Es decir, las encuestas parece que han tenido alguna influencia en las elecciones que se han celebrado en España durante el año 2015.
Si ponderamos estos datos sobre el total de “influidos”, los que se animaron a votar debido al influjo de las encuestas fueron un 2,3%, los que se decidieron por un partido concreto llegaron al 1,4% y los que se vieron reforzados en su decisión previa un 2,3% del total de encuestados.
Pero si ponderamos estos datos sobre el total de personas que tuvieron conocimiento de encuestas en el período anterior a las elecciones, los que se “animaron a votar” ascendieron al 3,4%, los que se decidieron por uno u otro partido a partir de las encuestas fueron un 2,4% y los que vieron reforzado su propósito previo de votar por un partido determinado llegaron al 4,2%.
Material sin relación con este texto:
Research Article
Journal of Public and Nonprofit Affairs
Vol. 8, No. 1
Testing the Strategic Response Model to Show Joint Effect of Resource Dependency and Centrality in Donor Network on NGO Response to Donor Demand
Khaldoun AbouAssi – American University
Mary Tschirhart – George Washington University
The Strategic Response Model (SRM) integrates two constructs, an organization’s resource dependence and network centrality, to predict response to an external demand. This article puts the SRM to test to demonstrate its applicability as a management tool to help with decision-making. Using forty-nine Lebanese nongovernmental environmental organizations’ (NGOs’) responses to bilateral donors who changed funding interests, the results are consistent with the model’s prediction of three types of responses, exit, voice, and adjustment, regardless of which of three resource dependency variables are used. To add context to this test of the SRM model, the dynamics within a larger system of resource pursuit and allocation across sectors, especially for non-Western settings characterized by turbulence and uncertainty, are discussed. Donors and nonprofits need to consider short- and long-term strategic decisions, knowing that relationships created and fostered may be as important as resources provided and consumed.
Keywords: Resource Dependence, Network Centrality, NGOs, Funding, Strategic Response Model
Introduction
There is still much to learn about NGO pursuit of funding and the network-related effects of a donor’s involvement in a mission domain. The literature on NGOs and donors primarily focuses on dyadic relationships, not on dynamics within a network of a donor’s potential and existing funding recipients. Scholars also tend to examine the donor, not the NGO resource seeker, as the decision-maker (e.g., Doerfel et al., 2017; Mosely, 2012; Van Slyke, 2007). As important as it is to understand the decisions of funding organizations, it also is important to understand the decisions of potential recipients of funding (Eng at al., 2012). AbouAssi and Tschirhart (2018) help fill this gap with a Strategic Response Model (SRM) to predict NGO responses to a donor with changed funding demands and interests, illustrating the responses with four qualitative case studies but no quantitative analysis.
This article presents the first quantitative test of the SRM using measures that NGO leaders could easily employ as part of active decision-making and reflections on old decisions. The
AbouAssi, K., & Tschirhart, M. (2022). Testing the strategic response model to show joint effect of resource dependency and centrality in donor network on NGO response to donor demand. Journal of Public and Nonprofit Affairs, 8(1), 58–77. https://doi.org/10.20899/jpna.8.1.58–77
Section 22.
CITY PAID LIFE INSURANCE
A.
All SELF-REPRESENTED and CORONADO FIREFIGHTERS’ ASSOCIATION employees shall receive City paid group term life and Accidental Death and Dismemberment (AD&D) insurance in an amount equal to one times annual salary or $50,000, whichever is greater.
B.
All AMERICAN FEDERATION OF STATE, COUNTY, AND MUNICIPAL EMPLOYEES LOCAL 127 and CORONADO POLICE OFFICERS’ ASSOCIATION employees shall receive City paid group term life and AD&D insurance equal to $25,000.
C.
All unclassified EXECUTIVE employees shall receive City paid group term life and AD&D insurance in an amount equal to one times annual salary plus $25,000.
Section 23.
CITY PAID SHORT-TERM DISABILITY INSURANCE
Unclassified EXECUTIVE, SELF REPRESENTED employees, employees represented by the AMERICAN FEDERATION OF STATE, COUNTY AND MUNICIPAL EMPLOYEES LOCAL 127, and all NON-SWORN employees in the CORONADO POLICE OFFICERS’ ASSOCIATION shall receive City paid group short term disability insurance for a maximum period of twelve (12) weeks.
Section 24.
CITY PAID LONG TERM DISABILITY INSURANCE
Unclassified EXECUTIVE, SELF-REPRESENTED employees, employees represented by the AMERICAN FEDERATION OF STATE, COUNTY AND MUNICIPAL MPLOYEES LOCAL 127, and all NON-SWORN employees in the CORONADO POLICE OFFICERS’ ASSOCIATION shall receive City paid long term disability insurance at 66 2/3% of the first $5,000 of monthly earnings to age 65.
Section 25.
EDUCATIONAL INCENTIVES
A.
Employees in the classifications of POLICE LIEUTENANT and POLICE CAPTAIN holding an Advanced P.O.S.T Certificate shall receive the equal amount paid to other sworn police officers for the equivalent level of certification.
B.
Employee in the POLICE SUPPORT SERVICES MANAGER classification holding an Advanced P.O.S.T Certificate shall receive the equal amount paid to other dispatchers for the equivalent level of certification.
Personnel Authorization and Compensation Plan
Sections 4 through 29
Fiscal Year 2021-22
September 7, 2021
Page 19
Lo cual no está nada mal en términos de rentabilizar inserciones publicitarias en forma de encuestas de diseño.
En definitiva, algunas de las encuestas que se publican tienen truco por razones que se conectan directamente con el actual contexto preelectoral de mayor volatilidad y una mayor influenciabilidad de los votantes, en circunstancias políticas de creciente complejidad, que dan lugar, por ejemplo, a que cada vez más personas tiendan a votar por unos u otros partidos según más les conviene o les convence en cada momento.
Para lo cual, las encuestas también pueden poner su granito de arena en la balanza decisoria.
El efecto final de todo esto es que bastantes encuestas se están convirtiendo en instrumentos específicos de poder. Para desesperación de los sociólogos que ni mitificamos el valor de las encuestas en sí, ni pensamos que sea correcto –ética y científicamente─ falsear o tergiversar sus datos. Aún con el riesgo de poder cometer errores de predicción.